- **Exercise directions**
Under this line are the records; write out word for word the part that begins at the line containing "گلگشت ایرانی" and ends at the line containing "Terra de Airas Moniz", and no more.

- **Available data**
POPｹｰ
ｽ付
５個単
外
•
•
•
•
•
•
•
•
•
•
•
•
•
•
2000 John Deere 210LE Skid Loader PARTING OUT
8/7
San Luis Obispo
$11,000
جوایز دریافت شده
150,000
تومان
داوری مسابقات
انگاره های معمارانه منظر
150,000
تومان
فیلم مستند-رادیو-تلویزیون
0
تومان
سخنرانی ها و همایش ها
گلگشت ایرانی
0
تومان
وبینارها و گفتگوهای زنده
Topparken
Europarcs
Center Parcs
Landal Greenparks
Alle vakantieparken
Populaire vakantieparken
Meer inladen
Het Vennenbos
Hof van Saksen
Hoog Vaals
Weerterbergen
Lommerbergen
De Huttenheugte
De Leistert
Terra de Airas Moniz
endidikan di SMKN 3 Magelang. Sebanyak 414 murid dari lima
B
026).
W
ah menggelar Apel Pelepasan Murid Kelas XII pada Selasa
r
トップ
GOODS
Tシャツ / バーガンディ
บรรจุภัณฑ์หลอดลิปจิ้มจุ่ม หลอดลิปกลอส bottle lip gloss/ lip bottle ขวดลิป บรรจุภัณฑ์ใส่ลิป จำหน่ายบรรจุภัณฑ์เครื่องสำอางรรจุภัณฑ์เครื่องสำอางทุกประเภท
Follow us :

- **Written solution**
گلگشت ایرانی
0
تومان
وبینارها و گفتگوهای زنده
Topparken
Europarcs
Center Parcs
Landal Greenparks
Alle vakantieparken
Populaire vakantieparken
Meer inladen
Het Vennenbos
Hof van Saksen
Hoog Vaals
Weerterbergen
Lommerbergen
De Huttenheugte
De Leistert
Terra de Airas Moniz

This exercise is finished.